→ **WHAT TO PRODUCE**
Give again, exactly as written, each line of the material below starting at the line that contains "Złocona patera z uszkami new" and ending at the line that contains "Podobne produkty". Both ends count, and no other line does.

<<<<

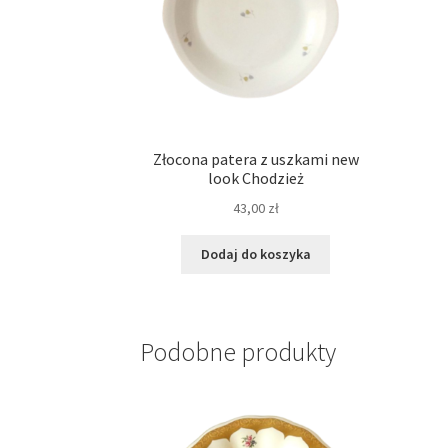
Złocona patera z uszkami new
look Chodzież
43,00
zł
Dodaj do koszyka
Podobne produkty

>>>>
<<<<

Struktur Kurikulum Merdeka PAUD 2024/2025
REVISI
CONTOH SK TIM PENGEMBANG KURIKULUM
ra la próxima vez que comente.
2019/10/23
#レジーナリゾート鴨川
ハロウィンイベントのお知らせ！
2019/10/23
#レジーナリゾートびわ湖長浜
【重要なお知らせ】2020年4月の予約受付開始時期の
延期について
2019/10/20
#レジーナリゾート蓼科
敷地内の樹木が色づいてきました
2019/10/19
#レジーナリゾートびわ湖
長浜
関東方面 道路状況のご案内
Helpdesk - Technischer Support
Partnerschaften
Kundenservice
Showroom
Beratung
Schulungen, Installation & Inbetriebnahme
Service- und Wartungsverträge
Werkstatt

>>>>

→ **RESPONSE**
Złocona patera z uszkami new
look Chodzież
43,00
zł
Dodaj do koszyka
Podobne produkty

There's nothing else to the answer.